Dye sub printing is actually continuous tone printing (like real prints), not screened printing (as on an inkjet). It uses a heating element to heat dye impregnated in a ribbon to over 350 degrees, at which point it turns into a gas and migrates into the surface of the specially coated photo paper. Temperature controls how much dye transfers at any point on the paper.
In addition to yellow, cyan and magenta dyes, the ribbon contains a clear coating that protects the dyes from UV light and waterproofs them, sealing the dyes into the paper.

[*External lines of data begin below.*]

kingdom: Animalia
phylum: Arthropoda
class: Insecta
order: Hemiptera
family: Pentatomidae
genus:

A 4x6 dye sub doesn't provide many complications. These Selphies do provide a few sheet size options, but the 4x6 print is the gold standard and the option most likely to do duty.
Printing is trouble-free and quick. And the results just delightful.
Printing from your computer can be a bit confusing. You have to set the image resolution and resize for a 4x6 print. Here's the simple step-by-step version:
- Find the Image Size command in your image editor
- Uncheck any Resample option. You want the image to remain exactly the same number of pixels for the next step.
- Change the Resolution to 300 dpi.
- Note the dimensions of your image. If they aren't 4x6, enable the Resample option and change the dimensions to 4x6 (make one 4 or the other 6).
You'll also want to sharpen the image using Unsharp Masking or a sharpening plug-in, especially if you went as far as Step 4.
I printed directly from a Nikon D70s using the PictBridge option without any problems.
Like any dye sub, the enemy of the SELPHY CPs is dust. The front is quite exposed when the paper cassette is installed, but well protected by the baby blue cover when not working. When you're done printing, be sure to:
- Remove and close the paper cassette
- Close the baby blue cover
- Attach the clear dust cover to the back.
Occasionally, you'll want to wipe the printer case with a soft, dry cloth. You shouldn't need anything stronger than a cloth dampened in water to keep it clean.
The printer ships with a cleaner stick to clean dust off the printer's internal rollers. To use it, remove the ribbon cassette and insert the cleaner stick instead. To clean, just slide it in and out of the printer two or three times.
The SELPHY CP510 and CP710 can print trouble-free 4x6 prints (and even 4x8 panoramas) from your computer or directly from your PictBridge or Canon Direct Print-capable camera. The CP710 adds a card reader and LCD to navigate the card's contents.